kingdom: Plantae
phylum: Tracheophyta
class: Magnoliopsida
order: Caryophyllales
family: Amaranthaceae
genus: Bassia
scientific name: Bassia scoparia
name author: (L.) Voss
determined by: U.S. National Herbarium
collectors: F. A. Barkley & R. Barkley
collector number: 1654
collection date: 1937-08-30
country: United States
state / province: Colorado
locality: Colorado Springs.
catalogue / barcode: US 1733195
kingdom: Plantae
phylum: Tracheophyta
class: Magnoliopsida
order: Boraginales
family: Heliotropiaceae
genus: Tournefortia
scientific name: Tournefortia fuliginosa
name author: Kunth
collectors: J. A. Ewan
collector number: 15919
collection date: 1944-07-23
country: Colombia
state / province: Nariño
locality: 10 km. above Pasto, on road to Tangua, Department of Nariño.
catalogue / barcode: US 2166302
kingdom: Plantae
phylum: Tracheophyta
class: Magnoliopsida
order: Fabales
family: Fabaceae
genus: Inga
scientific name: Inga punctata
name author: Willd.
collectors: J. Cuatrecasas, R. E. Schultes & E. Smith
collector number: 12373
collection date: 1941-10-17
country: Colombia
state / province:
- - -
§ Problem requirements
Render the lines between the line holding "family: Heliotropiaceae" and the line holding "order: Fabales", inclusive, as a Markdown table with the columns Row and Line, leaving out any blank lines.

§ Complete answer
| Row | Line |
|---|---|
| 1 | family: Heliotropiaceae |
| 2 | genus: Tournefortia |
| 3 | scientific name: Tournefortia fuliginosa |
| 4 | name author: Kunth |
| 5 | collectors: J. A. Ewan |
| 6 | collector number: 15919 |
| 7 | collection date: 1944-07-23 |
| 8 | country: Colombia |
| 9 | state / province: Nariño |
| 10 | locality: 10 km. above Pasto, on road to Tangua, Department of Nariño. |
| 11 | catalogue / barcode: US 2166302 |
| 12 | kingdom: Plantae |
| 13 | phylum: Tracheophyta |
| 14 | class: Magnoliopsida |
| 15 | order: Fabales |